Excerpted text ::
24 Sep

Jeff Long on Cheating, Texas A&M & Scheduling Woe from the Wolverines

Jeff Long

Heading into tonight’s game against No. 10 Texas A&M, Arkansas has excelled in close games since last September — to the oint where ESPN now deems the Hogs as the SEC’s  “Drama Kings.” Arkansas has won five of its last six games decided by eight points or fewer, including three straight overtime contests.

It’s been quite a turnaround from the first 25 months of the Bret Bielema era, when the Razorbacks lost nine straight games by eight points or less. And within that stretch no team has stuck in the side of the Hogs’ program more than the Aggies. In 2014, an unranked Arkansas lost 35-28 in overtime to No. 6 Texas A&M.

Heading into last year’s clash, Texas A&M had slid to No. 14 nationally while Arkansas was still unranked. Rinse and repeat on the heartbreak:  the Hogs led 21-13 late in the fourth quarter but eventually lost in overtime 28-21.

Material supplied ::
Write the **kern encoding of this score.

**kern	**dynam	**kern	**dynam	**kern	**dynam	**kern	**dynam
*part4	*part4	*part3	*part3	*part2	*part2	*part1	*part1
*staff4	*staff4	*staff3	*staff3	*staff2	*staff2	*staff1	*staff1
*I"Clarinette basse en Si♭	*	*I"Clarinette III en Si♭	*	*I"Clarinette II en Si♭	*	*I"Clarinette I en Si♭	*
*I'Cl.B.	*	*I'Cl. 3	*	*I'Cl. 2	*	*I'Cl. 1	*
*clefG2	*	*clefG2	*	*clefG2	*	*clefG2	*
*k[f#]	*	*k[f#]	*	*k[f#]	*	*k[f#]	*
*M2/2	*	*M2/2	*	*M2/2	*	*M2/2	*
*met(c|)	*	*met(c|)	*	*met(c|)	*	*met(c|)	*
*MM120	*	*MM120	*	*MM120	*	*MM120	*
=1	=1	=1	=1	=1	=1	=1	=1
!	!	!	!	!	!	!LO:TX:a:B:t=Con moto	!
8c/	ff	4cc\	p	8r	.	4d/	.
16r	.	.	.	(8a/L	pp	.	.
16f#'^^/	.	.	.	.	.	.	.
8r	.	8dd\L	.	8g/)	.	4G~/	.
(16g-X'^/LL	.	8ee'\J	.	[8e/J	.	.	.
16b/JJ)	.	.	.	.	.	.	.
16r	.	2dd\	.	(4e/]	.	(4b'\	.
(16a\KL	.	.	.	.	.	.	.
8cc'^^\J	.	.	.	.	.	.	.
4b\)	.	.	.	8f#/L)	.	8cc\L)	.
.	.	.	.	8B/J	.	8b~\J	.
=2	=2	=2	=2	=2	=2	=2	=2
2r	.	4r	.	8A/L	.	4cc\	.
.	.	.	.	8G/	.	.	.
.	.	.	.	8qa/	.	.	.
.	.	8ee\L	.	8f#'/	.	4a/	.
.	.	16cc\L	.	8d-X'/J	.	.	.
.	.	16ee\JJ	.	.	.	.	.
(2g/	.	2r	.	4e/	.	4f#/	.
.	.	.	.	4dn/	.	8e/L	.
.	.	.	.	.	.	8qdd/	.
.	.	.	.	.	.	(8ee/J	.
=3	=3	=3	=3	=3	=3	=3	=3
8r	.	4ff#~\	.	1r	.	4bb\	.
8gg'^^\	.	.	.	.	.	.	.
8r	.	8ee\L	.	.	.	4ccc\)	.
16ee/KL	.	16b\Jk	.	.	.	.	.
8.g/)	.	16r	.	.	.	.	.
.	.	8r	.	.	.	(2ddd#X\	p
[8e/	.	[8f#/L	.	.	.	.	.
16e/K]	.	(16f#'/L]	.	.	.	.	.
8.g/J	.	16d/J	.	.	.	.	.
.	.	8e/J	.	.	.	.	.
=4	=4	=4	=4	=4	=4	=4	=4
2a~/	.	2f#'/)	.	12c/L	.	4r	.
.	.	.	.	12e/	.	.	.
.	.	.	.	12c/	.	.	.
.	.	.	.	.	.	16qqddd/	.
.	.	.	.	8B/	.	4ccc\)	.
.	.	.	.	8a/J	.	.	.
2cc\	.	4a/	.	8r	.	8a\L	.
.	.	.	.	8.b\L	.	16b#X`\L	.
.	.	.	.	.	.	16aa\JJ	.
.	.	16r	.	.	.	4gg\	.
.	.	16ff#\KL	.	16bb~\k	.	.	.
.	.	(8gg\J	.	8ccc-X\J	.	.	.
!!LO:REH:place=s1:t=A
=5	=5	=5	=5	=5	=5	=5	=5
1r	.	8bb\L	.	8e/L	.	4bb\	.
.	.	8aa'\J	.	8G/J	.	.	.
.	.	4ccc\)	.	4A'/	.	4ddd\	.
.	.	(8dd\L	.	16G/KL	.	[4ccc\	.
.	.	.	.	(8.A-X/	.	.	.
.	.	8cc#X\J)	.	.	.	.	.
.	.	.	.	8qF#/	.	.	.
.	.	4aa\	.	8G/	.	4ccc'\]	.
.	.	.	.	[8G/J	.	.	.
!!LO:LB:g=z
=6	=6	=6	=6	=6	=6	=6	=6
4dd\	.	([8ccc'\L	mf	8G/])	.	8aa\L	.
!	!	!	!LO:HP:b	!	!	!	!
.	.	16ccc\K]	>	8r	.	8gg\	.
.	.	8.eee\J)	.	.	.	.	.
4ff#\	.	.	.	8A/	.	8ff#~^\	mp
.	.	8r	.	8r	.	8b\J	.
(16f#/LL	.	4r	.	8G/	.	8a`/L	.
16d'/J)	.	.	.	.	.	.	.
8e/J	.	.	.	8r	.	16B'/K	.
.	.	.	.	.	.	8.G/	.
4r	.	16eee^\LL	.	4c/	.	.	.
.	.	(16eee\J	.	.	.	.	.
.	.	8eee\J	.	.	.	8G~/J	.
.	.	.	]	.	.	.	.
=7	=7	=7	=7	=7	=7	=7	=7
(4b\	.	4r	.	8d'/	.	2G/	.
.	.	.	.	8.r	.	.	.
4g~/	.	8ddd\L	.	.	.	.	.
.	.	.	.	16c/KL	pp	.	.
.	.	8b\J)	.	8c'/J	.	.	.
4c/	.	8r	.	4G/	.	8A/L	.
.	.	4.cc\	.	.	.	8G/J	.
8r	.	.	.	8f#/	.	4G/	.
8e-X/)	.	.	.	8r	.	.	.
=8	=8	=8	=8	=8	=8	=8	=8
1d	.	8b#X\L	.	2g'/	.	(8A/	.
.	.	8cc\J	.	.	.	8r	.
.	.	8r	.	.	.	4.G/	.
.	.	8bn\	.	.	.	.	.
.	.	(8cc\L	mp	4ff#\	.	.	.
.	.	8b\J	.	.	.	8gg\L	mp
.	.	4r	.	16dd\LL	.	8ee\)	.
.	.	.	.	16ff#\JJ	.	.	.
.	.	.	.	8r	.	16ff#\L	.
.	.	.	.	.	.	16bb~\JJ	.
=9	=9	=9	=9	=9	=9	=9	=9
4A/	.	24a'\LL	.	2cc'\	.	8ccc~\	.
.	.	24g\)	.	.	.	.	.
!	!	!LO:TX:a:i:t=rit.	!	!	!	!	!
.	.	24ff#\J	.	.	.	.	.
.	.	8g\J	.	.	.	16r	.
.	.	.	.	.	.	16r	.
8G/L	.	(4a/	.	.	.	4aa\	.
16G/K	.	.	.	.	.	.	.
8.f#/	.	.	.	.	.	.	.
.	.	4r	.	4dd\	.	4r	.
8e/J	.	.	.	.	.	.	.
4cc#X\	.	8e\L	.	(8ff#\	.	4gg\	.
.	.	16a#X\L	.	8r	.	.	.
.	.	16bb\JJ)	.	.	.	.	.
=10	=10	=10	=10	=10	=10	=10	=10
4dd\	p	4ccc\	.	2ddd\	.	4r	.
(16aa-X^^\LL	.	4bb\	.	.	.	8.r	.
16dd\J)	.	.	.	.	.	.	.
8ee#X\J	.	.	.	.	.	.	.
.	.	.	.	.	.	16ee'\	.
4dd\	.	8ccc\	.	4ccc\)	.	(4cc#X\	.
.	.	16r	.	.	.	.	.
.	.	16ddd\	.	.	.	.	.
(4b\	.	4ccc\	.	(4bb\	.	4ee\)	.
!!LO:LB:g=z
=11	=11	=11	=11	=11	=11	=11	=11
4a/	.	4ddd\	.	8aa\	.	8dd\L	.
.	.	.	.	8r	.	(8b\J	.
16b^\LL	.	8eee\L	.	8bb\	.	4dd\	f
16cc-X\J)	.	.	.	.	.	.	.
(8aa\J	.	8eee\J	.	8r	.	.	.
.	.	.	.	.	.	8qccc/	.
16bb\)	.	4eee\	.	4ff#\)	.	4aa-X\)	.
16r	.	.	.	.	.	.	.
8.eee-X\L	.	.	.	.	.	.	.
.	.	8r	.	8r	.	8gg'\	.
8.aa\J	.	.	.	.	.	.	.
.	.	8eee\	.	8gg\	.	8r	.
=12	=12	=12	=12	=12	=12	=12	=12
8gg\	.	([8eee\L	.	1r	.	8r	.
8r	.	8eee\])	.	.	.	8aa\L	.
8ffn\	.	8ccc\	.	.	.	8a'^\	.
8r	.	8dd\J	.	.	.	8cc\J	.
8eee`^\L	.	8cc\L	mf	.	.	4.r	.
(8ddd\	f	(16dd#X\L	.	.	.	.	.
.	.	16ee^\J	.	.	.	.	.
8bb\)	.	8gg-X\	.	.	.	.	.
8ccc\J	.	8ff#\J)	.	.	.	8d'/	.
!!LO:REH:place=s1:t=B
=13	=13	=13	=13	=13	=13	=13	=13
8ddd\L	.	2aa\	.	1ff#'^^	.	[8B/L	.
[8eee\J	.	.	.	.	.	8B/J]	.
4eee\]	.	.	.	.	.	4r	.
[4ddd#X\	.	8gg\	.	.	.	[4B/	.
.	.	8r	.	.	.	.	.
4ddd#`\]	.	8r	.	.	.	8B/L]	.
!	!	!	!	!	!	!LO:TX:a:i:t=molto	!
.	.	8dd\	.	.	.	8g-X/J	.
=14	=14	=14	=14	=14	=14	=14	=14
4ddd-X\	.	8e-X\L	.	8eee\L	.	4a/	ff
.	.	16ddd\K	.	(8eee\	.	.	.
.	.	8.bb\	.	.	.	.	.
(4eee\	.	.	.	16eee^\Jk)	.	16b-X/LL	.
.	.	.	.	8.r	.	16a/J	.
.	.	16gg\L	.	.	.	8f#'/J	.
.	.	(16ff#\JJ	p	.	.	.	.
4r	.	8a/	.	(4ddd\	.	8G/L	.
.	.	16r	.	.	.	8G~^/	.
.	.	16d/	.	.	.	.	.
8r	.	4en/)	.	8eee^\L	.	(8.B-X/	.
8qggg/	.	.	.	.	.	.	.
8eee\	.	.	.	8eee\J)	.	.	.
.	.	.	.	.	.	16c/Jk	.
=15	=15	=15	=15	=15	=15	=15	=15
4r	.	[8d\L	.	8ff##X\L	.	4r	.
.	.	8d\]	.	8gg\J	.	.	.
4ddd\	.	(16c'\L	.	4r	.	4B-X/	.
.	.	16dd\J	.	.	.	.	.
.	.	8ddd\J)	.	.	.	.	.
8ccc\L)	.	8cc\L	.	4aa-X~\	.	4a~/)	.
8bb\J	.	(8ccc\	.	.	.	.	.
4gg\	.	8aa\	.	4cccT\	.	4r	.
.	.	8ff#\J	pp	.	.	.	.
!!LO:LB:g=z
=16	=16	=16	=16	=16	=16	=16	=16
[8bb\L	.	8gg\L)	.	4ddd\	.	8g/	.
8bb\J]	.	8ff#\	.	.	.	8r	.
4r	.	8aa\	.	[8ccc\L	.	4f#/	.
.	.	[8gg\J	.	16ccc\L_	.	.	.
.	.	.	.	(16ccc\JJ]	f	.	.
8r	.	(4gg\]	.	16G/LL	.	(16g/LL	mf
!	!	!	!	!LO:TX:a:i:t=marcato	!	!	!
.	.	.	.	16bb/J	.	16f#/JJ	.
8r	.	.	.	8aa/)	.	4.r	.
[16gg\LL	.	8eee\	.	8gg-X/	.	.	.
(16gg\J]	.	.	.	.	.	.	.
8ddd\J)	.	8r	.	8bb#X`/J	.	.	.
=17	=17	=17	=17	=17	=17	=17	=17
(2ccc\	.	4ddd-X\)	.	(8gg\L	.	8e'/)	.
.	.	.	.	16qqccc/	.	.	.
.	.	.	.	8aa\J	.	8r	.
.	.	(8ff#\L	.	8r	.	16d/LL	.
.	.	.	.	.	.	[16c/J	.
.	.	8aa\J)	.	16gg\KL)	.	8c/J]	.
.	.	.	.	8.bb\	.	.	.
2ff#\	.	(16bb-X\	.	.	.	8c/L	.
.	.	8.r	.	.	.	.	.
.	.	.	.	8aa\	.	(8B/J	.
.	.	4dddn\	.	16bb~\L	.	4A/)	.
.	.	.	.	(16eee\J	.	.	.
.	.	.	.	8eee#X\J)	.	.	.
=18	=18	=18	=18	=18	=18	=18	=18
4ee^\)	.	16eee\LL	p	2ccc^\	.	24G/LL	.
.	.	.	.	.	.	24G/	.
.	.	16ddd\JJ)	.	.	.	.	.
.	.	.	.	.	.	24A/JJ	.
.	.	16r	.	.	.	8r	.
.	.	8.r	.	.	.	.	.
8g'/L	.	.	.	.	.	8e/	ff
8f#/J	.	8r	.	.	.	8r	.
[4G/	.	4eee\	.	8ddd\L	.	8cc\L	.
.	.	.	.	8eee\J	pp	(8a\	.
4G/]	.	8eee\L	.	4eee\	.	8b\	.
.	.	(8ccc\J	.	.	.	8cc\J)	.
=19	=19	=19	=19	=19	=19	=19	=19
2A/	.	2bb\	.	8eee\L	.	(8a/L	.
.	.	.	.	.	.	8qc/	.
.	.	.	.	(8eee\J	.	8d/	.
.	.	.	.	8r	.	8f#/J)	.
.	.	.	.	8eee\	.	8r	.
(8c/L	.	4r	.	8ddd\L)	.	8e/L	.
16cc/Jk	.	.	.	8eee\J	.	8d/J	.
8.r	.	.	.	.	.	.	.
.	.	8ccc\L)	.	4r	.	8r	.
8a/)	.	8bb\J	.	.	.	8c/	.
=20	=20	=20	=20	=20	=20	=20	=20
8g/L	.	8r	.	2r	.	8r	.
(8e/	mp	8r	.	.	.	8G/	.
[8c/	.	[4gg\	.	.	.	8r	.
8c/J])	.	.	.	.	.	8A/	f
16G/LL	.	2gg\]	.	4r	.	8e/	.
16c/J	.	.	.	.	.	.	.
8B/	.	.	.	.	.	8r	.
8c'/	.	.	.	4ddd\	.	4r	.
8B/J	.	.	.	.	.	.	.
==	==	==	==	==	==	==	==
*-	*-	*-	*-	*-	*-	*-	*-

Actions to take ::
**A.** In the Arkansas football article, rename "Hogs" as "Razorbacks" and write out everything from "Jeff Long on" down to "6 Texas A&M.".
**B.** Please take the Arkansas football article further, starting right after its last sentence.

Answers to the exercises ::
**A.**
Jeff Long on Cheating, Texas A&M & Scheduling Woe from the Wolverines

Jeff Long

Heading into tonight’s game against No. 10 Texas A&M, Arkansas has excelled in close games since last September — to the oint where ESPN now deems the Razorbacks as the SEC’s  “Drama Kings.” Arkansas has won five of its last six games decided by eight points or fewer, including three straight overtime contests.

It’s been quite a turnaround from the first 25 months of the Bret Bielema era, when the Razorbacks lost nine straight games by eight points or less. And within that stretch no team has stuck in the side of the Razorbacks’ program more than the Aggies. In 2014, an unranked Arkansas lost 35-28 in overtime to No. 6 Texas A&M.

**B.**
Arkansas athletic director Jeff Long knows this year’s go-around, again in Cowboys Stadium in Arlington, Texas, is big. The winner, after all, will be in the front seat to challenge Alabama and LSU for the SEC crown.

Below are excerpts from Long’s recent interview on Sports Talk with Bo Mattingly. We start with Long laying out the advantages of playing this series in the DFW metro as opposed to a home-and-home:

 

Jeff Long: It’s a big win for us to play down there, in many many ways.

First of all, we all know the recruiting that goes on down there. For Arkansas to have that place. We also know how important it is to play in the world’s most fabulous stadium, Dallas Cowboys’ stadium. AT&T Stadium. That’s huge for us. It’s also where we go to recruit students. We get a high number, high level, a high quality students. It’s our second largest alumni body outside the state of Arkansas. There are many many reasons why it’s a big positive for Arkansas.

I think we’re very fortunate to have the long term contract down there because it does allow us to do so many things. So much presence for Arkansas in the state of Texas.

Bo Mattingly: We talked about how big the TCU win was. What’s the importance of this game. What does it do if you win the game? What kind of impact is it beating a Top 10 team in that stadium?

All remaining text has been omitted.